# VGA to HDMI converter for HDTV not working



## Marce1184 (Jun 25, 2009)

Here's my issue:

I just purchased a Panasonic Class 720pi HDTV. I am trying to connect my laptop to it and view the it on the tv screen. I purchased a VGA to HDMI converter, plugged in the appropriate cables, put the channel to the HDMI input, but NOTHING is coming on the screen. 

The computer recognizes the VGA output, and all cables, on the tv and the computer, are connected. Probably goes without saying, but I did convert the laptop to VGA mode by pressing Fn+F7 (so that's not the stupid mistake that's being made here).

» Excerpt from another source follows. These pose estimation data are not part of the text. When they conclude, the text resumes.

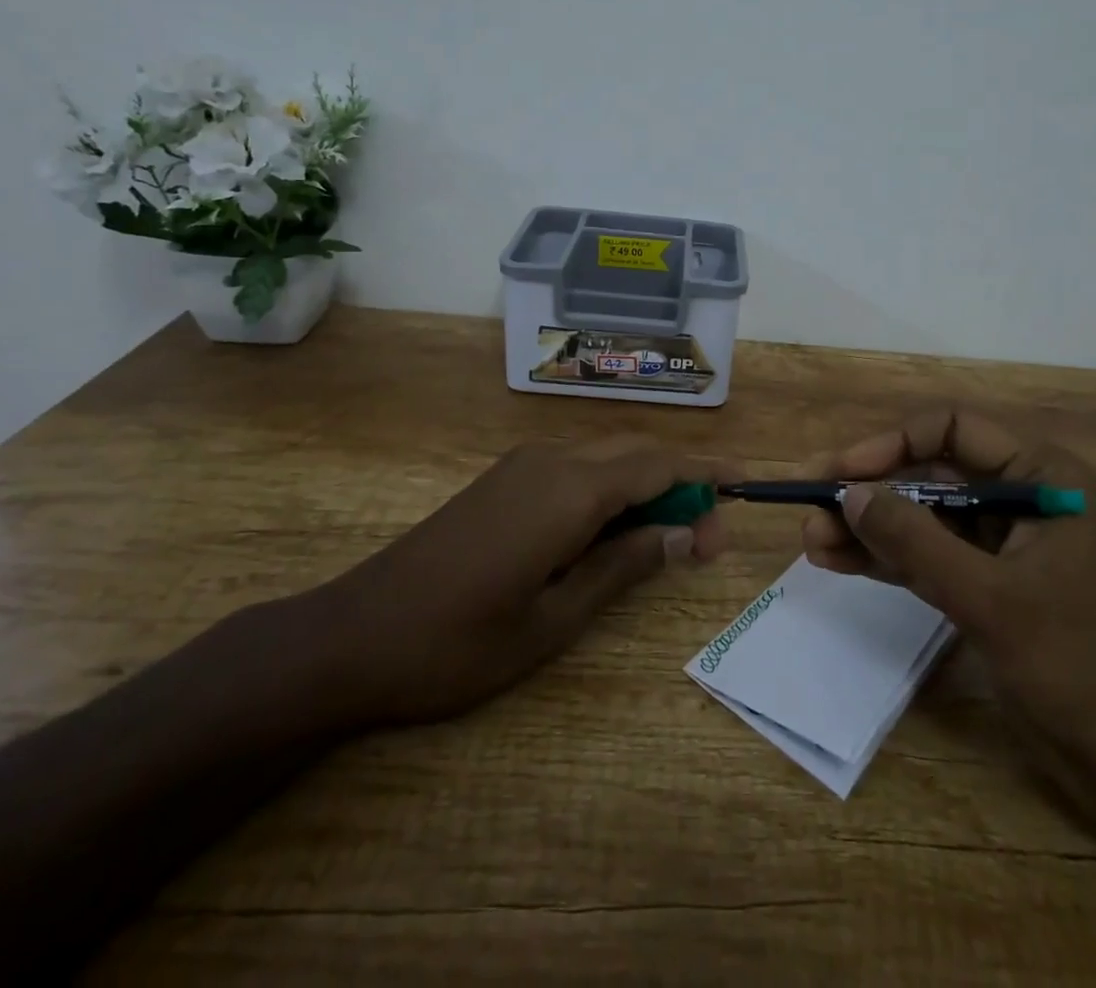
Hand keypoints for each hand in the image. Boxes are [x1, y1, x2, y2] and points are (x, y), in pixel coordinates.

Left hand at [305, 435, 726, 727]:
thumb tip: (688, 534)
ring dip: (646, 485)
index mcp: (569, 491)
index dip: (705, 475)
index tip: (742, 489)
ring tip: (669, 537)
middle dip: (681, 482)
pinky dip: (610, 489)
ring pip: (607, 457)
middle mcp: (551, 461)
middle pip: (637, 451)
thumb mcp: (555, 619)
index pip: (659, 463)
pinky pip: (576, 468)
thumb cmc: (458, 644)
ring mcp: (523, 465)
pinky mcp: (504, 478)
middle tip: (707, 534)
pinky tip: (613, 531)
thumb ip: (625, 566)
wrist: (353, 636)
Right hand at [801, 408, 1095, 765]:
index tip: (842, 472)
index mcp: (1040, 476)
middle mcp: (1020, 498)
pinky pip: (929, 558)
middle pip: (930, 475)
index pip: (952, 430)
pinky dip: (888, 560)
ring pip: (923, 519)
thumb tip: (849, 493)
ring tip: (812, 540)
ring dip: (870, 529)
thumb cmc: (1079, 665)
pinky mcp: (990, 586)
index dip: (891, 445)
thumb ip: (916, 541)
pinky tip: (839, 562)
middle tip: (811, 509)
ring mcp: (1003, 545)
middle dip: (871, 494)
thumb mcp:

Would it be an issue with my video card? My laptop has a Mobile Intel(R) 965 Express Chipset. Or do I need to do something to my settings to configure the use of my HDTV with my laptop (Sony Vaio)?


----------



## usasma (Apr 11, 2009)

Your laptop may not support the resolutions needed for the HDMI.
But, the first thing to check would the be VGA to HDMI converter.
Could you provide a link to the one that you're using?


----------



## Marce1184 (Jun 25, 2009)

Here is the converter I'm using:

http://manhattan-products.com/en-US/products/8155-vga-to-hdmi-converter


----------



## Marce1184 (Jun 25, 2009)

I figured out what the problem was - that converter doesn't work. Now, I don't know if it's the fact that it's a VGA to HDMI converter, or that fact that it's that particular converter that's failing, because I got a VGA to Video link converter, and it works perfectly. It's also Manhattan products, so I don't think it's the brand. All I know is that after I couldn't get the first converter working, I called up my tech guy, and he couldn't figure out what was wrong either.

So - if you encounter the same problem I did, get yourself a new converter.


----------



## dai (Jul 2, 2004)

does your tv have a vga port

some will only work through the vga connection check the tv manual


----------